> _WORK REQUEST_
Output all of the records exactly, word for word.

= = =

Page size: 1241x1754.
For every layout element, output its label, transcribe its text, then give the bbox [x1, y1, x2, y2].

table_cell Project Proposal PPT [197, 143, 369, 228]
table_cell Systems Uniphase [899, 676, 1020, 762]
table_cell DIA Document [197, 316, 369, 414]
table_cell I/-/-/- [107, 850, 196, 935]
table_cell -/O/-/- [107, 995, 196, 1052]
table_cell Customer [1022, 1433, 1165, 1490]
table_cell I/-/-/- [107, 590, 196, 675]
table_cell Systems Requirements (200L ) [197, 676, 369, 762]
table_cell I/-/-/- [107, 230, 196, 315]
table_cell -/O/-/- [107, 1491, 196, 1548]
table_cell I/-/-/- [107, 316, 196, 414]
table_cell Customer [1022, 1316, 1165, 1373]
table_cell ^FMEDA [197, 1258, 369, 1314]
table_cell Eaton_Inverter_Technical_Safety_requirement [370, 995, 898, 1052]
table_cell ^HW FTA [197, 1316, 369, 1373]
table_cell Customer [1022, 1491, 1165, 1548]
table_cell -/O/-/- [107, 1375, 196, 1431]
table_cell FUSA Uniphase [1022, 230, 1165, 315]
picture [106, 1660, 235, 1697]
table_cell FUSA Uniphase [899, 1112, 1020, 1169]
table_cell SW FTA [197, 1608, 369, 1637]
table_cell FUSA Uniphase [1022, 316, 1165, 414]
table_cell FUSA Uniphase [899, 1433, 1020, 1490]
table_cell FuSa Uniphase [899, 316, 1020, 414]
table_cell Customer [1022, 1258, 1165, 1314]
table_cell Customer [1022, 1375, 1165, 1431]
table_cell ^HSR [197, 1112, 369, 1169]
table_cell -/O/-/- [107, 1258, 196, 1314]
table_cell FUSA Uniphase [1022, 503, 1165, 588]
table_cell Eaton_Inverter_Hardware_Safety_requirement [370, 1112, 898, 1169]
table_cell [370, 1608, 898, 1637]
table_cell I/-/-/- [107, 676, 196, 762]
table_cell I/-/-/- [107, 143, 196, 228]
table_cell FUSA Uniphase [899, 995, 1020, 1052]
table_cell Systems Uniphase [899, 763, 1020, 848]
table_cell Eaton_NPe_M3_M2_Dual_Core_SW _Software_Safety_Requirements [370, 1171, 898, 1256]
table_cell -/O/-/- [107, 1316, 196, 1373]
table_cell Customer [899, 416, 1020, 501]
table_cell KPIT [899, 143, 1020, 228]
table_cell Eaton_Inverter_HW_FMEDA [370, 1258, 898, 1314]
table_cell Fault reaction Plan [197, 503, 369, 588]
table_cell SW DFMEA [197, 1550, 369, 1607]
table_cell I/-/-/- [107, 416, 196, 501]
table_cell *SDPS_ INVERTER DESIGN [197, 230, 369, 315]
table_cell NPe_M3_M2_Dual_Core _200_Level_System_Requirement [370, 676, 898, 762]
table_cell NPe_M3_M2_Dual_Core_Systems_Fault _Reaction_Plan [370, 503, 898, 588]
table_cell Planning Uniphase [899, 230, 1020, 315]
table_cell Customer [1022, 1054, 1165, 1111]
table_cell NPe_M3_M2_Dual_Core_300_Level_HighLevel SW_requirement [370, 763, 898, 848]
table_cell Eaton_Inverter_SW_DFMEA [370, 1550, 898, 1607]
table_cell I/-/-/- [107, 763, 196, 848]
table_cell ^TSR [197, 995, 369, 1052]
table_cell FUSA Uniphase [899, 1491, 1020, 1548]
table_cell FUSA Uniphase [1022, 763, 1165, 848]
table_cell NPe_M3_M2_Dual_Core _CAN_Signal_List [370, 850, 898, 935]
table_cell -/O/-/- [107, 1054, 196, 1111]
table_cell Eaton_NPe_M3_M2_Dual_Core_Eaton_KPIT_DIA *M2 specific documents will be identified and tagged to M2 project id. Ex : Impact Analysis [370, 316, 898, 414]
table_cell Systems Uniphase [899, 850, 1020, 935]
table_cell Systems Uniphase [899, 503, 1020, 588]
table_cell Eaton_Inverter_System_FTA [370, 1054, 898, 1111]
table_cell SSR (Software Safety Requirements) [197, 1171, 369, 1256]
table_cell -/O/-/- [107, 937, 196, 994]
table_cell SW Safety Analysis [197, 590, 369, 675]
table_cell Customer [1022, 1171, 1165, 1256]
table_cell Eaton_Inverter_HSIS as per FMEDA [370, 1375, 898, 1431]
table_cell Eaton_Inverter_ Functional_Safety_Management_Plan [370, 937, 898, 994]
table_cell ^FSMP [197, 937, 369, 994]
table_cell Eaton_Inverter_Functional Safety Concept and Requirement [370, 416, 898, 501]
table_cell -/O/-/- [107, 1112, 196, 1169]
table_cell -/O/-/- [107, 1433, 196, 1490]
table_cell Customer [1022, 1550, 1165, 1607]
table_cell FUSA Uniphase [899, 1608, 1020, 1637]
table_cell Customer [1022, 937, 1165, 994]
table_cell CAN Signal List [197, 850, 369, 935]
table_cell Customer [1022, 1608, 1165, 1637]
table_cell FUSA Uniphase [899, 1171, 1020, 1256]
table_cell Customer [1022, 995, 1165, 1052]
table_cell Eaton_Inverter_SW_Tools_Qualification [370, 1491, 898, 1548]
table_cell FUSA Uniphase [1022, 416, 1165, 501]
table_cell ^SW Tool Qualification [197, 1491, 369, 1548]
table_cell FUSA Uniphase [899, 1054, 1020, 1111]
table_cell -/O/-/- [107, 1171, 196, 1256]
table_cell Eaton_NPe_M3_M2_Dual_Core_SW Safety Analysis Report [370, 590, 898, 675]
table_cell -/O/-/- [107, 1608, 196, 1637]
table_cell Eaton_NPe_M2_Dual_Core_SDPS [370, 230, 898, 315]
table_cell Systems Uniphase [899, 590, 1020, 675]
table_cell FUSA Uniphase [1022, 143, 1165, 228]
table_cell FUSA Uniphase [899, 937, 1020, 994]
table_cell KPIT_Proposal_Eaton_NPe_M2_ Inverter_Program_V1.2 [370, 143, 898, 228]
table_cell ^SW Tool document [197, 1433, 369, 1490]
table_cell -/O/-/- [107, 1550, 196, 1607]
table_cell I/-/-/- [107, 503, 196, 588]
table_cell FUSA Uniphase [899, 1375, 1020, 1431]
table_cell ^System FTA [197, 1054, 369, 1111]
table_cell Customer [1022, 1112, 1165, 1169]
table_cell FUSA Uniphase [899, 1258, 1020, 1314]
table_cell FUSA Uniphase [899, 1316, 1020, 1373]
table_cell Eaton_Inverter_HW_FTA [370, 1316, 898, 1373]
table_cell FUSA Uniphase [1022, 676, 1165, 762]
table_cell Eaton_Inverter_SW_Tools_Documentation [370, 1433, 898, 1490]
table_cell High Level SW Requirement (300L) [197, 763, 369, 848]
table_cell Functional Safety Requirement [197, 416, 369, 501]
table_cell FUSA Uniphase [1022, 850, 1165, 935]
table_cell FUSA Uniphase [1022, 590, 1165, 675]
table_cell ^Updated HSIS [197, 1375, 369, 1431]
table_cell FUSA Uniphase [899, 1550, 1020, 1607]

= = =

> _SOLUTION FOR THIS PROBLEM_
Page size: 1241x1754.
For every layout element, output its label, transcribe its text, then give the bbox [x1, y1, x2, y2].

table_cell Project Proposal PPT [197, 143, 369, 228]
table_cell Systems Uniphase [899, 676, 1020, 762]
table_cell DIA Document [197, 316, 369, 414]
table_cell I/-/-/- [107, 850, 196, 935]
table_cell -/O/-/- [107, 995, 196, 1052]
table_cell Customer [1022, 1433, 1165, 1490]
table_cell I/-/-/- [107, 590, 196, 675]
table_cell Systems Requirements (200L ) [197, 676, 369, 762]
table_cell I/-/-/- [107, 230, 196, 315]
table_cell -/O/-/- [107, 1491, 196, 1548]
table_cell I/-/-/- [107, 316, 196, 414]
table_cell Customer [1022, 1316, 1165, 1373]
table_cell ^FMEDA [197, 1258, 369, 1314]
table_cell Eaton_Inverter_Technical_Safety_requirement [370, 995, 898, 1052]
table_cell ^HW FTA [197, 1316, 369, 1373]
table_cell Customer [1022, 1491, 1165, 1548]
table_cell -/O/-/- [107, 1375, 196, 1431]
table_cell FUSA Uniphase [1022, 230, 1165, 315]
picture [106, 1660, 235, 1697]
table_cell FUSA Uniphase [899, 1112, 1020, 1169]
table_cell SW FTA [197, 1608, 369, 1637]
table_cell FUSA Uniphase [1022, 316, 1165, 414]
table_cell FUSA Uniphase [899, 1433, 1020, 1490]
table_cell FuSa Uniphase [899, 316, 1020, 414]
table_cell Customer [1022, 1258, 1165, 1314]
table_cell Customer [1022, 1375, 1165, 1431]
table_cell ^HSR [197, 1112, 369, 1169]
table_cell -/O/-/- [107, 1258, 196, 1314]
table_cell FUSA Uniphase [1022, 503, 1165, 588]
table_cell Eaton_Inverter_Hardware_Safety_requirement [370, 1112, 898, 1169]
table_cell [370, 1608, 898, 1637]
table_cell I/-/-/- [107, 676, 196, 762]
table_cell I/-/-/- [107, 143, 196, 228]
table_cell FUSA Uniphase [899, 995, 1020, 1052]
table_cell Systems Uniphase [899, 763, 1020, 848]
table_cell Eaton_NPe_M3_M2_Dual_Core_SW _Software_Safety_Requirements [370, 1171, 898, 1256]
table_cell -/O/-/- [107, 1316, 196, 1373]
table_cell Customer [899, 416, 1020, 501]
table_cell KPIT [899, 143, 1020, 228]
table_cell Eaton_Inverter_HW_FMEDA [370, 1258, 898, 1314]
table_cell Fault reaction Plan [197, 503, 369, 588]
table_cell SW DFMEA [197, 1550, 369, 1607]
table_cell I/-/-/- [107, 416, 196, 501]
table_cell *SDPS_ INVERTER DESIGN [197, 230, 369, 315]
table_cell NPe_M3_M2_Dual_Core _200_Level_System_Requirement [370, 676, 898, 762]
table_cell NPe_M3_M2_Dual_Core_Systems_Fault _Reaction_Plan [370, 503, 898, 588]
table_cell Planning Uniphase [899, 230, 1020, 315]
table_cell Customer [1022, 1054, 1165, 1111]
table_cell NPe_M3_M2_Dual_Core_300_Level_HighLevel SW_requirement [370, 763, 898, 848]
table_cell Eaton_Inverter_SW_DFMEA [370, 1550, 898, 1607]
table_cell I/-/-/- [107, 763, 196, 848]
table_cell ^TSR [197, 995, 369, 1052]
table_cell FUSA Uniphase [899, 1491, 1020, 1548]
table_cell FUSA Uniphase [1022, 763, 1165, 848]
table_cell NPe_M3_M2_Dual_Core _CAN_Signal_List [370, 850, 898, 935]
table_cell -/O/-/- [107, 1054, 196, 1111]
table_cell Eaton_NPe_M3_M2_Dual_Core_Eaton_KPIT_DIA *M2 specific documents will be identified and tagged to M2 project id. Ex : Impact Analysis [370, 316, 898, 414]
table_cell Systems Uniphase [899, 850, 1020, 935]
table_cell Systems Uniphase [899, 503, 1020, 588]
table_cell Eaton_Inverter_System_FTA [370, 1054, 898, 1111]
table_cell SSR (Software Safety Requirements) [197, 1171, 369, 1256]
table_cell -/O/-/- [107, 937, 196, 994]
table_cell SW Safety Analysis [197, 590, 369, 675]
table_cell Customer [1022, 1171, 1165, 1256]
table_cell Eaton_Inverter_HSIS as per FMEDA [370, 1375, 898, 1431]
table_cell Eaton_Inverter_ Functional_Safety_Management_Plan [370, 937, 898, 994]
table_cell ^FSMP [197, 937, 369, 994]
table_cell Eaton_Inverter_Functional Safety Concept and Requirement [370, 416, 898, 501]
table_cell -/O/-/- [107, 1112, 196, 1169]
table_cell -/O/-/- [107, 1433, 196, 1490]
table_cell Customer [1022, 1550, 1165, 1607]
table_cell FUSA Uniphase [899, 1608, 1020, 1637]
table_cell Customer [1022, 937, 1165, 994]
table_cell CAN Signal List [197, 850, 369, 935]
table_cell Customer [1022, 1608, 1165, 1637]
table_cell FUSA Uniphase [899, 1171, 1020, 1256]
table_cell Customer [1022, 995, 1165, 1052]
table_cell Eaton_Inverter_SW_Tools_Qualification [370, 1491, 898, 1548]
table_cell FUSA Uniphase [1022, 416, 1165, 501]
table_cell ^SW Tool Qualification [197, 1491, 369, 1548]
table_cell FUSA Uniphase [899, 1054, 1020, 1111]
table_cell -/O/-/- [107, 1171, 196, 1256]
table_cell Eaton_NPe_M3_M2_Dual_Core_SW Safety Analysis Report [370, 590, 898, 675]
table_cell -/O/-/- [107, 1608, 196, 1637]
table_cell Eaton_NPe_M2_Dual_Core_SDPS [370, 230, 898, 315]
table_cell Systems Uniphase [899, 590, 1020, 675]
table_cell FUSA Uniphase [1022, 143, 1165, 228]
table_cell FUSA Uniphase [899, 937, 1020, 994]
table_cell KPIT_Proposal_Eaton_NPe_M2_ Inverter_Program_V1.2 [370, 143, 898, 228]
table_cell ^SW Tool document [197, 1433, 369, 1490]
table_cell -/O/-/- [107, 1550, 196, 1607]
table_cell I/-/-/- [107, 503, 196, 588]
table_cell FUSA Uniphase [899, 1375, 1020, 1431]
table_cell ^System FTA [197, 1054, 369, 1111]
table_cell Customer [1022, 1112, 1165, 1169]
table_cell FUSA Uniphase [899, 1258, 1020, 1314]
table_cell FUSA Uniphase [899, 1316, 1020, 1373]
table_cell Eaton_Inverter_HW_FTA [370, 1316, 898, 1373]
table_cell FUSA Uniphase [1022, 676, 1165, 762]
table_cell Eaton_Inverter_SW_Tools_Documentation [370, 1433, 898, 1490]
table_cell High Level SW Requirement (300L) [197, 763, 369, 848]
table_cell Functional Safety Requirement [197, 416, 369, 501]
table_cell FUSA Uniphase [1022, 850, 1165, 935]
table_cell FUSA Uniphase [1022, 590, 1165, 675]
table_cell ^Updated HSIS [197, 1375, 369, 1431]
table_cell FUSA Uniphase [899, 1550, 1020, 1607]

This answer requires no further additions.